Students were tasked with creating posters that promoted proper disposal of leftover medications, a topic Davis was initially apprehensive about covering with such a young demographic. She and Wruble, a health teacher at the school, framed the topic using the subjects they taught.
“I presented it as part of my illustration lesson and focused on pollution and misuse of medication by people and animals,” Davis said, explaining how she worked the subject into her curriculum.
According to Geisinger, over 250 million pounds of medication go unused every year and improper disposal can harm wildlife or contimate water.
Taryn O’Malley’s poster was chosen as the grand prize winner. It featured an anthropromorphic red-and-yellow pill holding a sign and throwing away a prescription bottle.
“I just thought about what we were learning about, the pills and medications, and I just thought of it holding a sign saying what to do with it,” Taryn said. “I didn’t really think I would win. I thought the ones before me were better.”
Taryn received a plaque and a $50 gift card. Two other students, Catherine Galonis and Kylie Doran, received plaques and $25 gift cards.

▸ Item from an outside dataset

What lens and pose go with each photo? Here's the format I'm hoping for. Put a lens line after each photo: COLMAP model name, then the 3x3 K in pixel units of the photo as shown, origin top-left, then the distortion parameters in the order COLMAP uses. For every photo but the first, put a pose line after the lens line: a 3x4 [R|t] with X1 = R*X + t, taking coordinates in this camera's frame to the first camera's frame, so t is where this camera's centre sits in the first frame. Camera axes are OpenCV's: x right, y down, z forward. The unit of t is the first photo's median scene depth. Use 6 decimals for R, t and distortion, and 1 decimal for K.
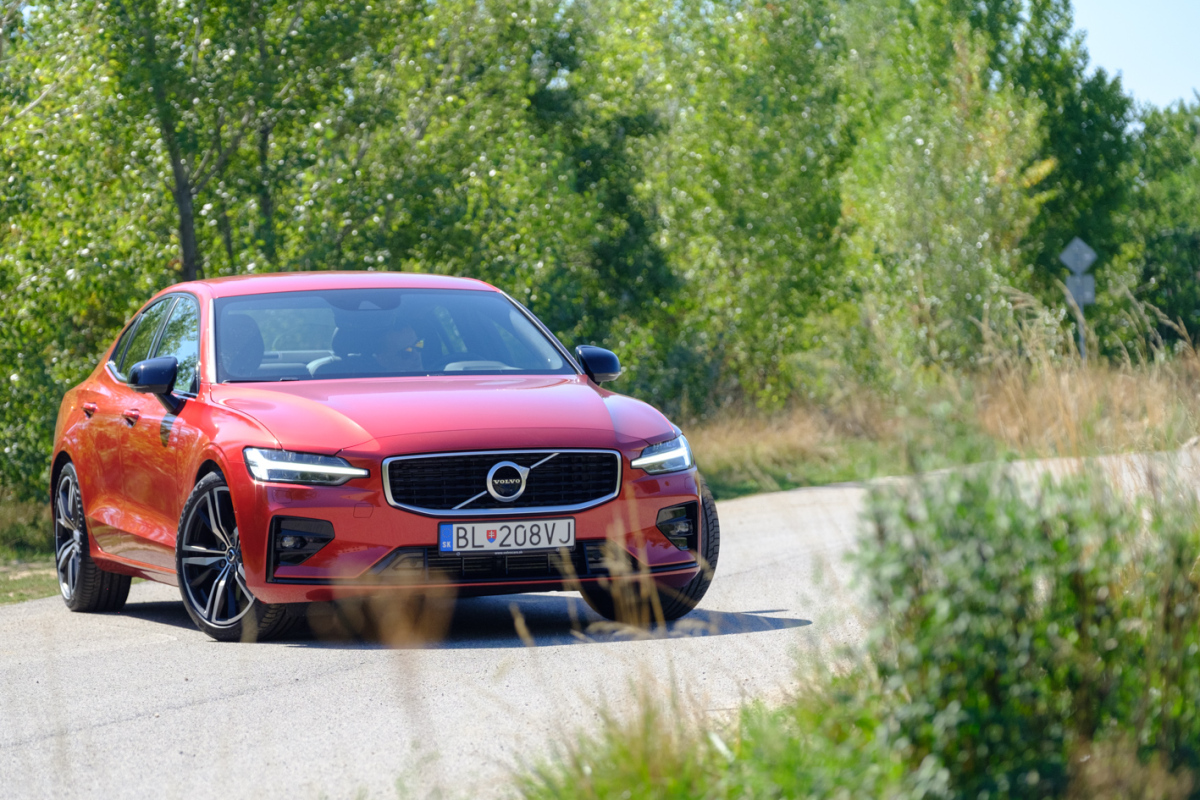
lens RADIAL K [[4813.1, 0, 596.7], [0, 4813.1, 404.0], [0, 0, 1]] dist [-0.000184, 0.000000]
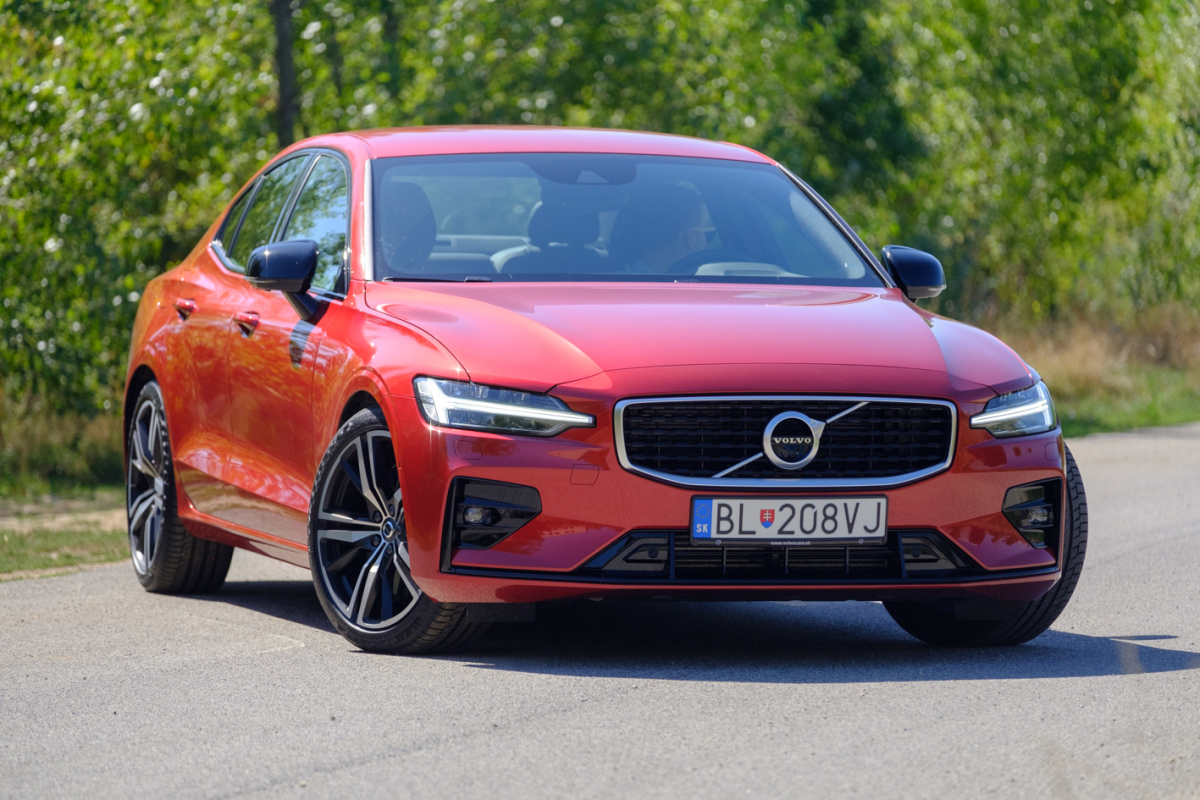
lens RADIAL K [[6193.6, 0, 603.2], [0, 6193.6, 396.9], [0, 0, 1]] dist [0.217293, 0.000000]
pose [[0.998861, 0.039073, -0.027378, -0.020993], [-0.038622, 0.999112, 0.016824, -0.004021], [0.028011, -0.015747, 0.999484, 0.103811]]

Their posters was also framed and presented to them during the May 25 assembly.
Eric Wright, senior investigator and director at Geisinger’s Center for Pharmacy Innovation and Outcomes, said the poster contest was also created as a way to fight the rise in opioid abuse.
“One of the biggest things going on in our area and around the country is the overpopulation of the opioid epidemic, and much of that starts with pills lying around the house,” Wright said. “We wanted to start with the idea that unused medications are things that you don’t want to get involved with and, when you see them, you want to dispose of them, but there’s a proper way to do so.”

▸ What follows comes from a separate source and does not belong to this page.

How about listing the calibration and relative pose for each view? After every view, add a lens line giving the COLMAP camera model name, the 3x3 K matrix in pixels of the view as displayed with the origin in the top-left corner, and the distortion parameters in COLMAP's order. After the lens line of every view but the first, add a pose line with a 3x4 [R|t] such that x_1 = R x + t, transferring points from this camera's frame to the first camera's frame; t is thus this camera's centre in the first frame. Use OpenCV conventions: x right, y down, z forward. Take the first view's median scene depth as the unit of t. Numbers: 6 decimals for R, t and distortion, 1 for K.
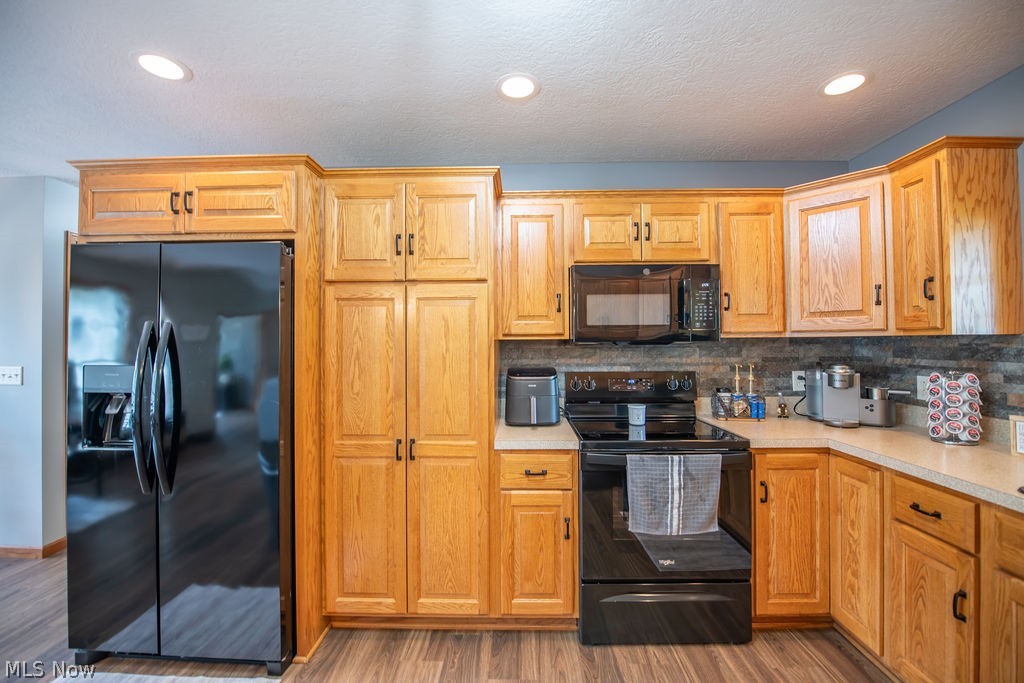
lens RADIAL K [[405.9, 0, 510.6], [0, 405.9, 335.9], [0, 0, 1]] dist [-0.018350, -0.001778]
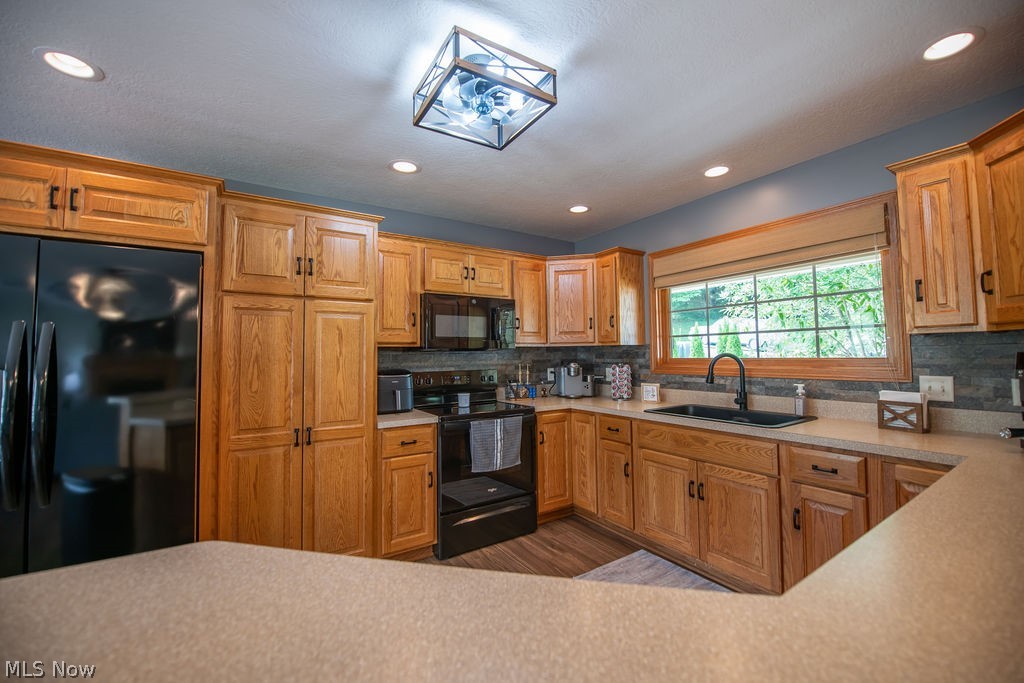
lens RADIAL K [[405.9, 0, 510.7], [0, 405.9, 336.1], [0, 0, 1]] dist [-0.018350, -0.001778]
pose [[0.831799, 0.022717, 0.554611, -0.415800], [-0.002850, 0.999324, -0.036659, 0.025363], [-0.555069, 0.028912, 0.831302, -0.342078]]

On its end, Geisinger is making proper disposal easier by installing a number of disposal stations at Northeastern Pennsylvania locations. Currently, Greater Pittston’s only station is located at Weis Market, 70 Phoenix St., Duryea, but Wright said Geisinger plans to install more stations throughout its coverage area.
Medications should be dropped at the station in containers and labels with identifiers like names or addresses should be removed. Wright hopes the students take these messages home and begin to change the community’s attitude toward leftover medicine.
“When you get into fourth, fifth, sixth grade maybe it’s not so big of an issue, but when you get to be a little bit older than that, people start experimenting with medications,” Wright said. “We want to make sure that they’re out of homes. We felt that this was a good age that kids can influence their family and family can look at it from a new perspective: that their kids are getting older and they don’t want to be a part of that.”
Wright said his office hopes to continue confronting the issue through similar contests in other school districts, but understands the trepidation that accompanies the subject matter. Davis suggested educators approach the subject as both a life lesson and a lesson in communication through creativity.
“Consider it as a way to expose your kids and link the way art communicates messages,” Davis said.
The artistic communication created by Pittston Area Middle School students will be displayed at area Geisinger locations.